> [Conjunto de tarefas]:
a: Responda com base no trecho do documento:
(i) Qual lei tem os incisos X, XXXV e XLIII do art. 8º citados como fonte da competência da Anac?
(ii) Qual resolução trata do Regimento Interno da Anac?
(iii) Em que data a Superintendência de Pessoal da Aviação Civil lavrou o auto de infração?
b: Repita sem alterações a parte do trecho do documento que começa nas palavras "A Superintendência de" e termina depois de "falsas à Agência.".

> [Trecho do documento]:
PROCESSO: 00065.000688/2024-59

INTERESSADO: ANDRÉ GOMES DA SILVA

RELATOR: LUIZ RICARDO DE SOUZA NASCIMENTO

 

DA COMPETÊNCIA DA DIRETORIA COLEGIADA

Os incisos X, XXXV e XLIII do art. 8º da Lei nº 11.182/2005 conferem competência à Anac para regular e fiscalizar, entre outros aspectos, os serviços aéreos, a formação e o treinamento de pessoal e a habilitação de tripulantes, reprimir infrações à legislação e aplicar as sanções cabíveis, e decidir, em último grau, sobre as matérias de sua competência.

 

A Resolução nº 381/2016, que trata do Regimento Interno da Anac, estabelece no caput do art. 9º que compete à Diretoria da Agência, em regime de colegiado, analisar, discutir e decidir, em instância administrativa final, as matérias de competência da Anac.

 

Por sua vez, a Resolução nº 472/2018, que dispõe sobre providências administrativas decorrentes do exercício das atividades de fiscalização sob competência da Anac, estabelece no §1º do art. 35, que na aplicação de sanção de suspensão ou cassação pela primeira instância, caso exista recurso, este será encaminhado diretamente à Diretoria para distribuição aleatória.

 

Desta forma, resta clara a competência deste Colegiado para a deliberação da presente matéria.

 

DA ANÁLISE E FUNDAMENTAÇÃO

Conforme exposto no Relatório (SEI 10998458), trata-se de processo administrativo originado da emissão do Auto de Infração nº 0020.I/2024 (SEI 9531182), lavrado em  desfavor do senhor André Gomes da Silva.

 

A Superintendência de Pessoal da Aviação Civil (SPL) lavrou o referido auto de infração em 09/01/2024, ao identificar a realização de lançamentos irregulares pelo senhor André Gomes da Silva em sua Caderneta Individual de Voo (CIV) Digital e a apresentação de declarações de instrução ideologicamente falsas à Agência.

> [Itens fornecidos]:
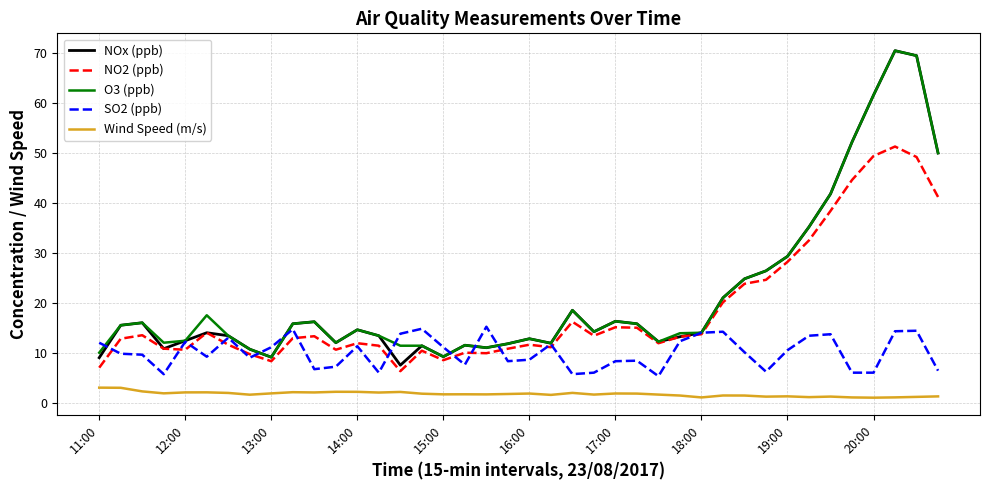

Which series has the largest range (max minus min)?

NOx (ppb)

--

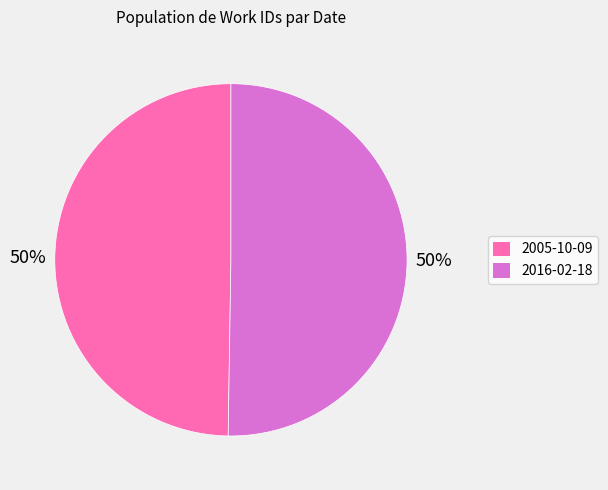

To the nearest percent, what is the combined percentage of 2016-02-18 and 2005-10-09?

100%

> [Respostas às tarefas]:
a:
(i) A Lei nº 11.182/2005.
(ii) A Resolução nº 381/2016.
(iii) Em 09/01/2024.

b:
A Superintendência de Pessoal da Aviação Civil (SPL) lavrou o referido auto de infração em 09/01/2024, ao identificar a realização de lançamentos irregulares pelo senhor André Gomes da Silva em sua Caderneta Individual de Voo (CIV) Digital e a apresentação de declarações de instrução ideologicamente falsas à Agência.